Etre à vue. Pas le moindre endroit où se cacher. Où avoir du répit. Les yeux rivés sur nous. Faire avec ça. Traverser cette surface plane comme s’il s’agissait d’un terrain hostile, dangereux. Traverser cette surface plane comme s’il s’agissait d’une montagne, escarpée, à pic. Que ce soit un véritable effort. Que cet effort soude le groupe. Qu’il en soit le ciment. Ensemble face à l’adversité. Il y a ces gens qui nous regardent et qui ne nous aideront pas. Il y a ces gens qui nous regardent suer sang et eau et qui attendent le moindre de nos faux-pas. Nous sommes seuls à présent. Même si nous sommes nombreux. Alors entreprendre cette traversée, ce chemin. Aller de l’autre côté. Sur l’autre bord. Mais là-bas c’est comme ici. Encore à vue. Pas en sécurité. Alors recommencer. Retraverser. Il y aura des pertes. Pas d’omelette sans casser d’œufs. Mais on n’abandonnera pas l’un des nôtres. Aucun. Ce n’est pas une guerre.


Il y aura des moments d’attente. Des moments où il ne se passe rien. Des moments suspendus. Comme une photographie. Un instantané. Ça raconte. Sans dire véritablement les choses. Un récit à trou. Il faut inventer. Imaginer. Tout ça parce qu’il y a de l’indicible. Tout ça parce qu’il y a des choses qui nous dépassent. Des choses qui se disent indépendamment de nous, sans que nous ayons véritablement voulu les exprimer. Un peu comme des lapsus. Un peu comme des mots qui sortent de la bouche sans crier gare, sans prévenir. Des mots qui forcent les lèvres, actionnent les mâchoires, des mots qui sortent. Sauf que ce ne sont pas des mots, juste des gestes, des mouvements, des postures.

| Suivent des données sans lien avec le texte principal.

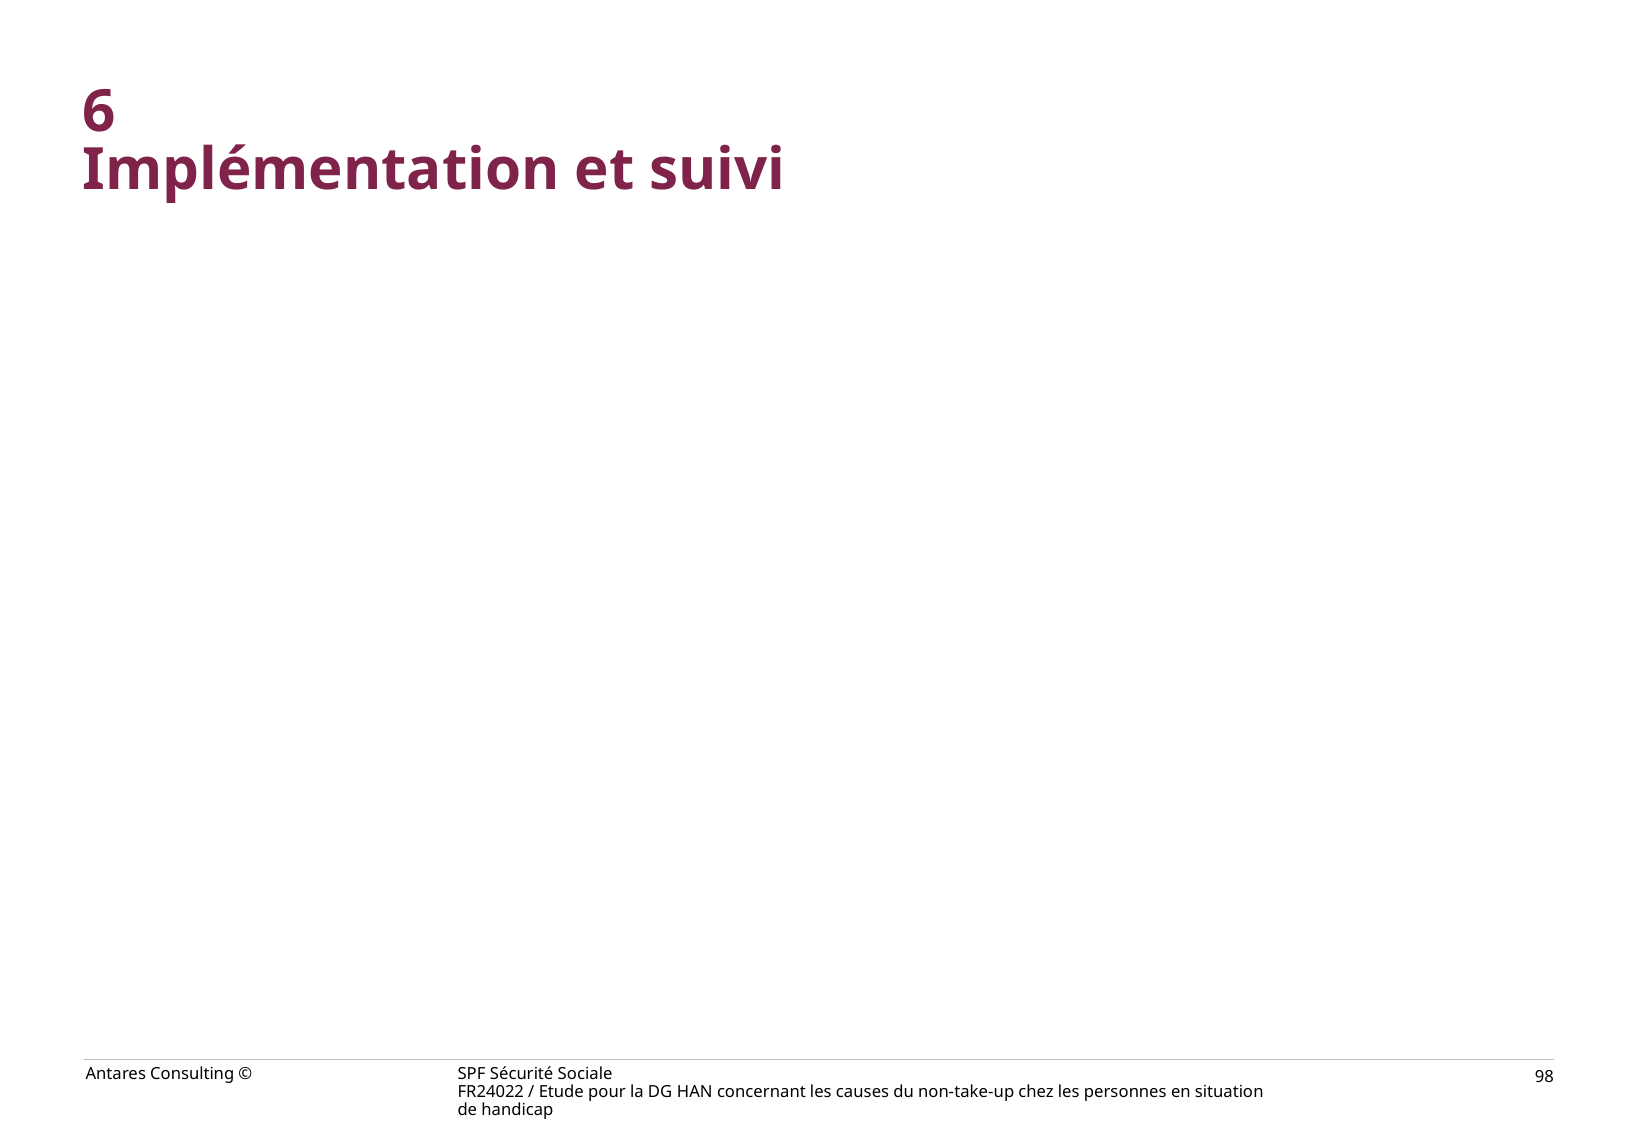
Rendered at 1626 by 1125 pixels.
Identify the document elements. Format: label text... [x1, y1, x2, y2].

title 6 Implémentation et suivi [82, 84, 1550, 218]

Qui disent plus qu’un long discours. En jouer. Ça nous échappe et alors ? Qu’on en joue. Accepter. Il y aura des pertes. Des effusions.


Il y a ces chaises. Des chaises d’école. Nous connaissons tous ces chaises. Nous nous sommes tous assis sur ces chaises. Elles étaient là à chaque étape, à chaque drame, même le plus insignifiant, la mauvaise note, maman qui oublie de venir nous chercher, maman qui n’est pas là pour empêcher cette injustice dont je suis l’objet. Il y a tant d’injustices.

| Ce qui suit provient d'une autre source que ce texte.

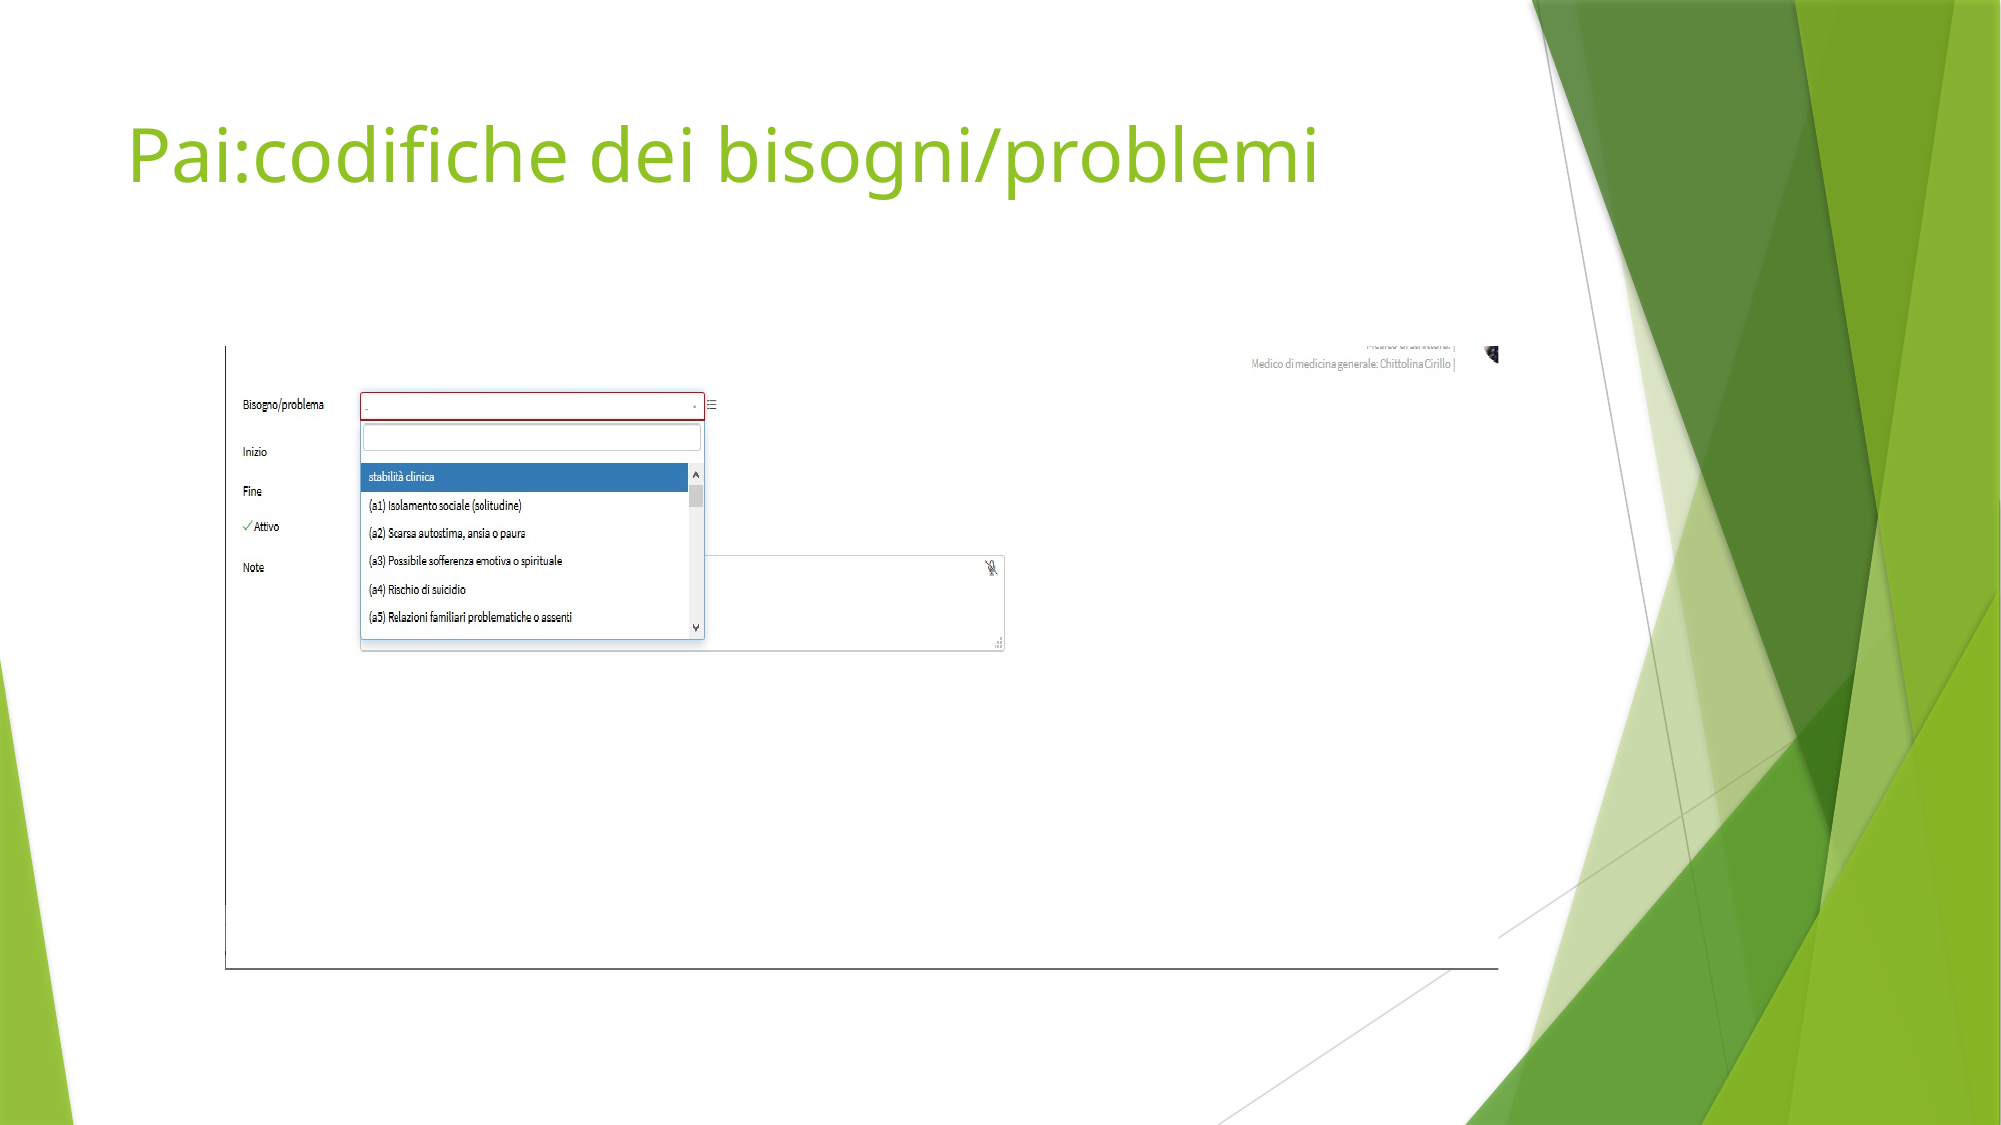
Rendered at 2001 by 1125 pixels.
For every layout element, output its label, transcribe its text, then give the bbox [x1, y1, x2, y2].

title Pai:codifiche dei bisogni/problemi [111, 99, 1522, 317]
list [173, 346, 1499, 979]
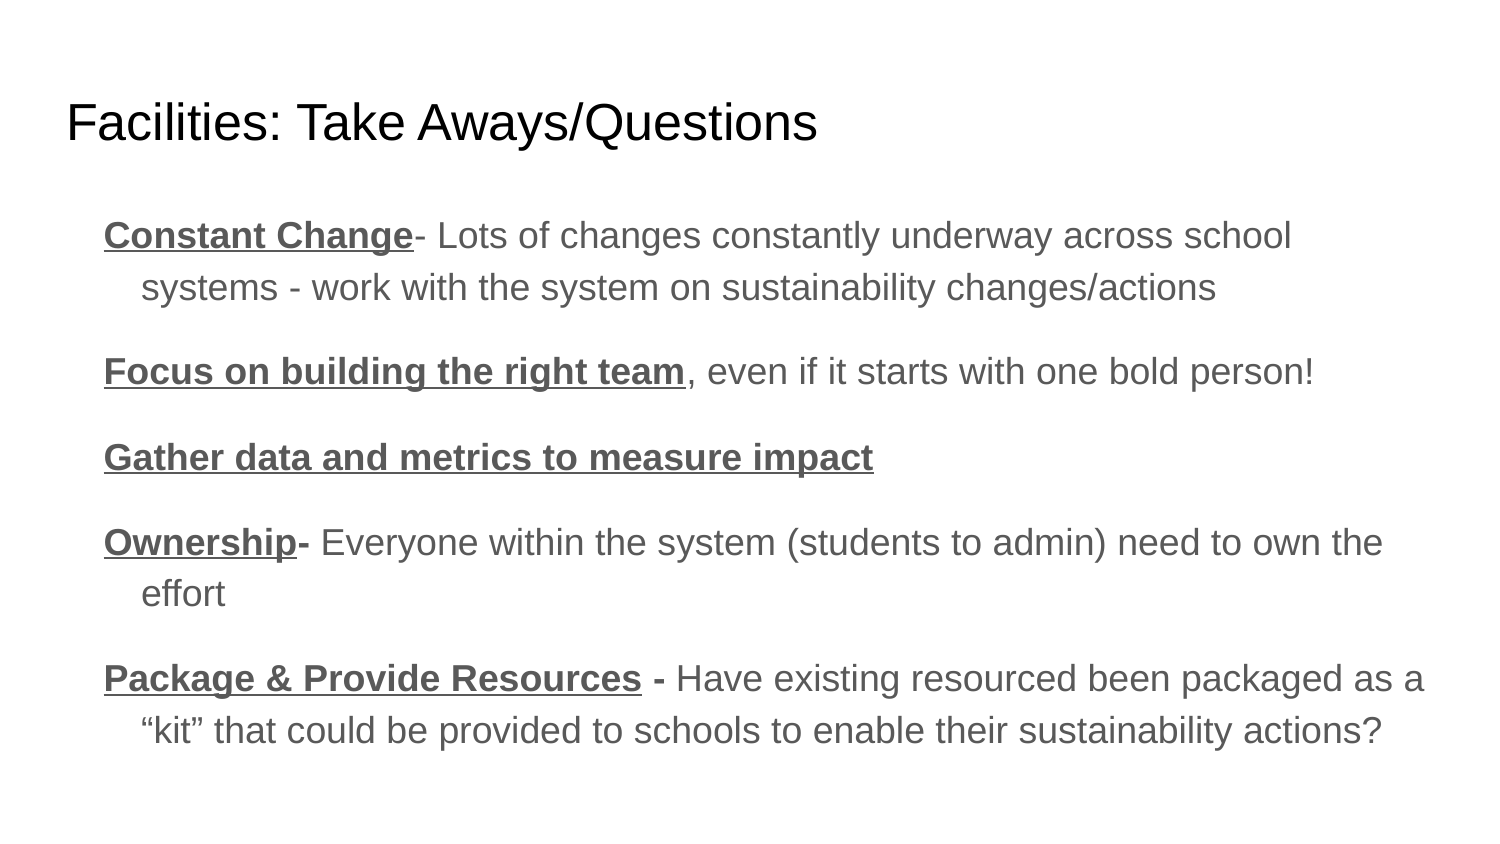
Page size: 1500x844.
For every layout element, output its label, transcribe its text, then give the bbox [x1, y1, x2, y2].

Il y a des tables aussi. Des tables qui ne signifient rien. Des tables noires. Noires comme la nuit. Noires comme un mur de théâtre, sur lequel tout pourrait advenir. Sauf que nos murs sont blancs. Comme une page blanche. Comme un écran.

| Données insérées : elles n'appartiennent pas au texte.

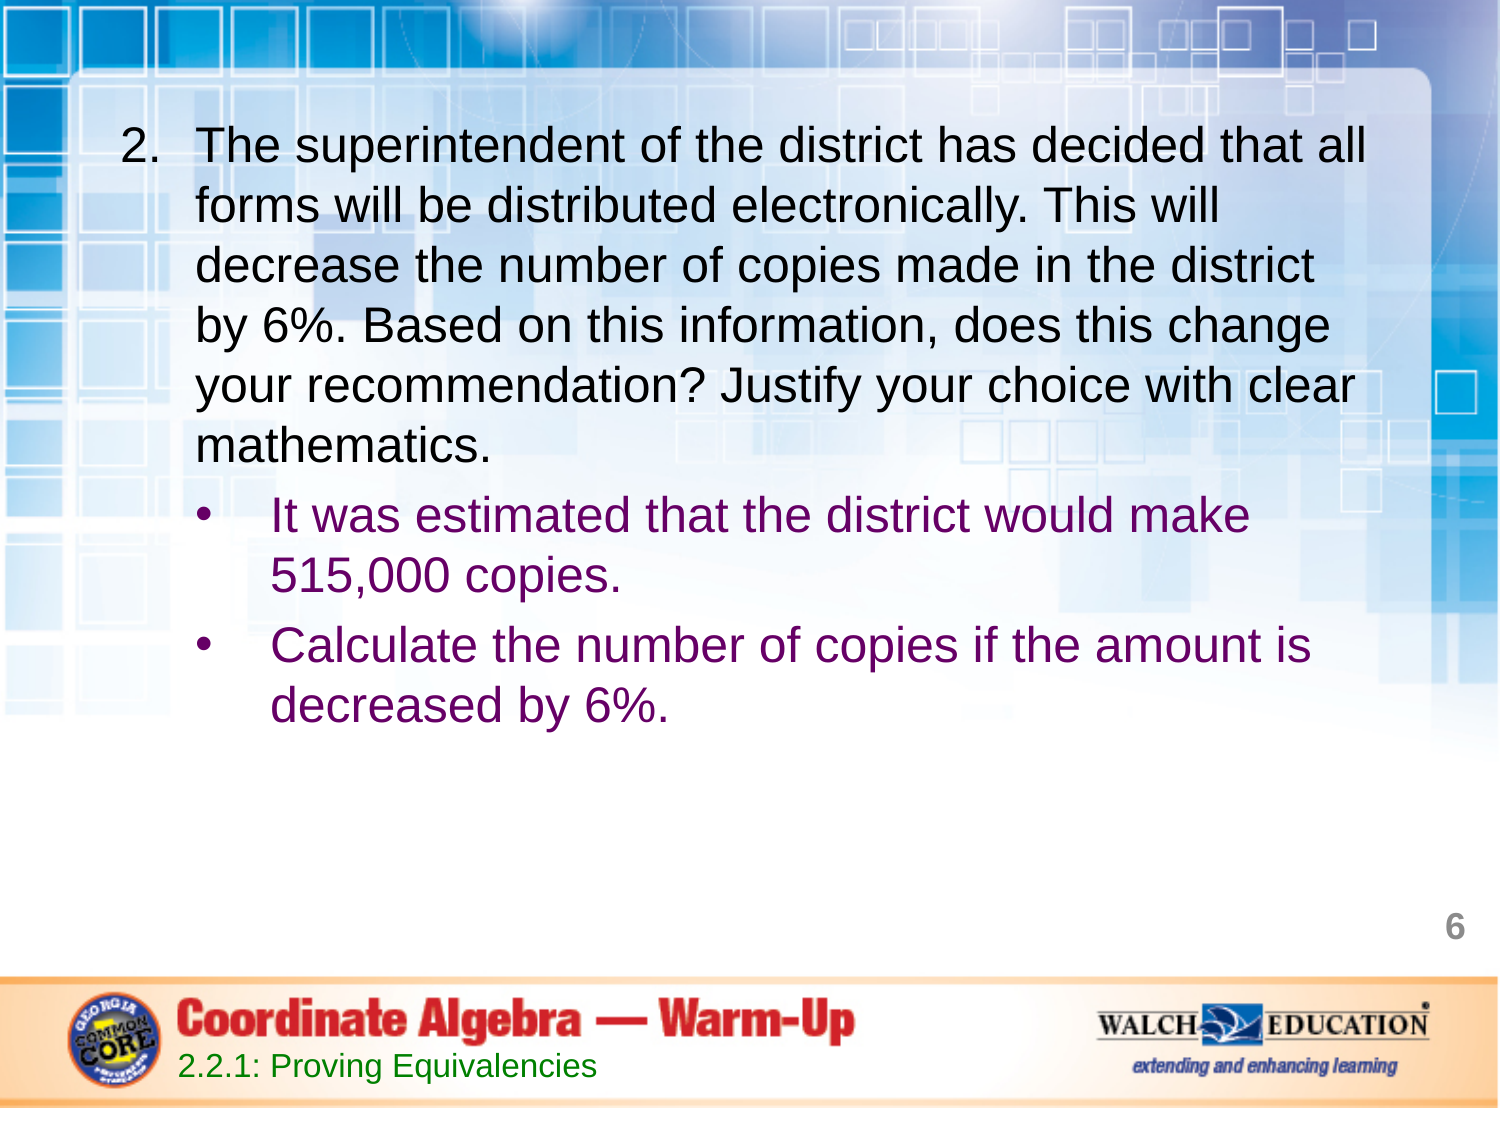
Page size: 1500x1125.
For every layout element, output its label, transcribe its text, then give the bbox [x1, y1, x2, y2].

Il y a aussi ce film, là-haut, qui passe en boucle. Je ne sais pas bien ce qu’il raconte ce film. Ça n’a pas l’air très construit. Comme si finalement il n’était là que pour faire joli. De jolies images. Mais pas véritablement de sens. Est-ce que c’est possible ça ? Qu’il n’y ait pas de sens. Je n’arrive pas à y croire. Il ne peut y avoir des choses qui adviennent comme ça sans but, sans justification. Tout doit être nécessaire. Ce serait tellement mesquin ça, de compter sur ceux qui regardent pour faire du sens, que ce soit eux qui travaillent, qu’ils apportent un peu de leur intimité, qu’il la place là, dans ce que nous faisons. Oui ce serait vraiment mesquin. Comme une idée de paresse qui se cacherait dans celle du partage. Viens, je t’invite à la maison, mais apporte donc à manger, c’est parce que je veux partager avec toi, ne va pas croire que c’est parce que je ne veux rien te donner, rien t’offrir, rien dans le frigo. Donc il doit bien y avoir un sens à ces images. Pas seulement esthétique. Elles sont une fenêtre. Un appel d’air. Oui ça doit déjà être ça. Une manière de nous dire que tout n’est pas là. Il y a aussi un ailleurs. Ils sont là, deux fois. Dédoublés. Une re-présentation véritablement. Encore une manière de déjouer le spectaculaire. De dire ils sont ici et ils sont là. De poser la question de l’utilité du faire, puisque tout est déjà fait. On le voit bien.


Il paraît qu’il faut donner de soi. Il paraît qu’il faut dévoiler son intimité. Que c’est bien ça qui intéresse les gens. Que sinon ils ne se déplacent pas. Alors se serrer dans les bras les uns des autres, se frotter, annuler la distance, la réduire au maximum, fusion. Parce qu’il ne reste que ça. Et pas besoin de l’expliquer. Ça se comprend d’un coup d’un seul. Aussi simplement que ça.